Mind you, I don't think any nice and convenient handheld game would sell if you had to spend weeks and weeks poring through cold or related cases, digging your own grave out of cardboard boxes and musty folders, putting up with stale evidence room coffee and the weekly recriminations that you don't spend time enough with the family. When things do click, though, and I realize I've moved on from sorting stuff out to writing an actual summation's outline - that's when the thrill hits me, personally. When you've got clear and present evidence that you've grasped at something that's more than straws and that you're well-equipped to sell what it is you've understood that the cops might not have, that's when the whole thing sort of turns into a game, for me.

When you're out in the court and it's your words against the prosecutor's and you know you have a rock-solid defense; trust me on this, but you'll actually want to hear what the other part has to say. You'll want to hang onto every word and get your mind racing in that corner where you stashed that defense, to check if you've actually got what you need to punch holes through those affirmations.

Cody tells me justice should be its own reward and yes, he's absolutely right. Just don't tell me there isn't a gamer out there that hasn't gloated internally, after nailing a tough level, right? The post-victory bar line-up is always something special, and so is the first family meal that follows in the wake of you having put things right. Maybe I'm still too young to see it, but I can't quite nail it - when I do - and not feel a surge of pride.

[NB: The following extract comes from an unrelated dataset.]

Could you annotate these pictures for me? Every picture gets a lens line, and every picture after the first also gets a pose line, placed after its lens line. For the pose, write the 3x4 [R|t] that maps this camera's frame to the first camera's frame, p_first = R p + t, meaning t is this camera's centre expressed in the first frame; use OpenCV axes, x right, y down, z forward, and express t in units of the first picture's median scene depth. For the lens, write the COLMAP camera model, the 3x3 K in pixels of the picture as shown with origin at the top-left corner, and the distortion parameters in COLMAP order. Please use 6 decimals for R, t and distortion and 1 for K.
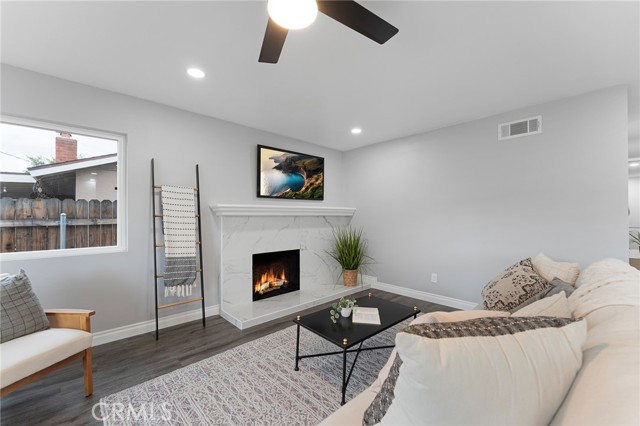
lens RADIAL K [[256.7, 0, 318.2], [0, 256.7, 216.6], [0, 0, 1]] dist [-0.003496, -0.000035]
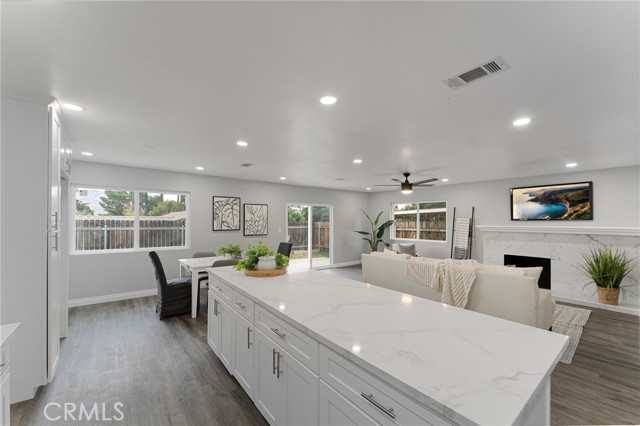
lens RADIAL K [[256.7, 0, 320.1], [0, 256.7, 222.3], [0, 0, 1]] dist [-0.003496, -0.000035]
pose [[-0.077716, 0.006339, -0.996955, 1.470629], [-0.003626, 0.999971, 0.006641, -0.069193], [0.996969, 0.004131, -0.077691, -0.080335]]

All Tanner gets is this glimmer of hope in his eyes, that little smirk that means tons more than what's shown, and he just heads back to the office. That's all he needs.

I'm guessing victory cheers and personal celebrations lose their charm after a couple hundred years. He'd make a poor gamer, then. No endgame cinematic blow-outs, no self-indulgent mechanics, no Achievement or Trophy pop-ups, no victory fanfares... Just the sense that he's pulled it off and that it's another day in the wild and woolly world of a defense attorney.

I don't know how he does it, honestly."